Migraciones, delitos, xenofobia, exclusión social, gobiernos autoritarios, Estados fallidos, inviables o en crisis, grupos de exterminio social, desempleo y pobreza extrema entre otros factores, constituyen la esencia de la información proveniente de infinitas fuentes. Ante esto, no se discute con la misma frecuencia, y menos aún se busca contrarrestar la ignorancia o la desinformación empleando los tan venerados recursos tecnológicos de los que disponemos actualmente. De este modo, la indiferencia y la pasividad de millones de ciudadanos en todo el mundo terminan abonando el terreno para las fuerzas del poder económico-político, que en buena parte de América Latina, Asia o África perseveran en el enriquecimiento absurdo y vergonzoso de algunos sectores, dejando solo la precariedad y las máximas limitaciones de progreso para la mayoría.
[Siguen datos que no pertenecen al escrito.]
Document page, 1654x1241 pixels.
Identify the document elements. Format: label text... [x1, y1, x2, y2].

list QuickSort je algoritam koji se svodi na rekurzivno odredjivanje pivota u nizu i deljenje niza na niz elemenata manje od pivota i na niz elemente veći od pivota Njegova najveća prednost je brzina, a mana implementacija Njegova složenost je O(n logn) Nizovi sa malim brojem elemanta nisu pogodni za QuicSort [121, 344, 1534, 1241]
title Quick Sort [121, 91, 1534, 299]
La indefensión aprendida, el concepto acuñado por el psicólogo norteamericano Martin Seligman, bien puede ser transferido a la pasividad de esa mayoría; un comportamiento fundamentado en la desmotivación del ciudadano común ante el panorama político que a diario pretenden enseñarle los medios. Este ciudadano promedio asume la postura de un sujeto desvalido, incapaz de reaccionar ante la realidad que lo aprisiona, aparentemente sin solución, frente a la cual opta por la solución más fácil: el conformismo o la indiferencia.

Así pues, a fuerza de machacar diariamente sobre el “sombrío mundo” que le rodea, junto con la desidia por hallar nuevos enfoques de la realidad, que le imponen un mínimo análisis de la situación, el ciudadano común prefiere actuar como espectador de la violencia, de los delitos, los fracasos y el pesimismo que le inoculan a diario, mientras desayuna, almuerza, cena o se moviliza en transporte público.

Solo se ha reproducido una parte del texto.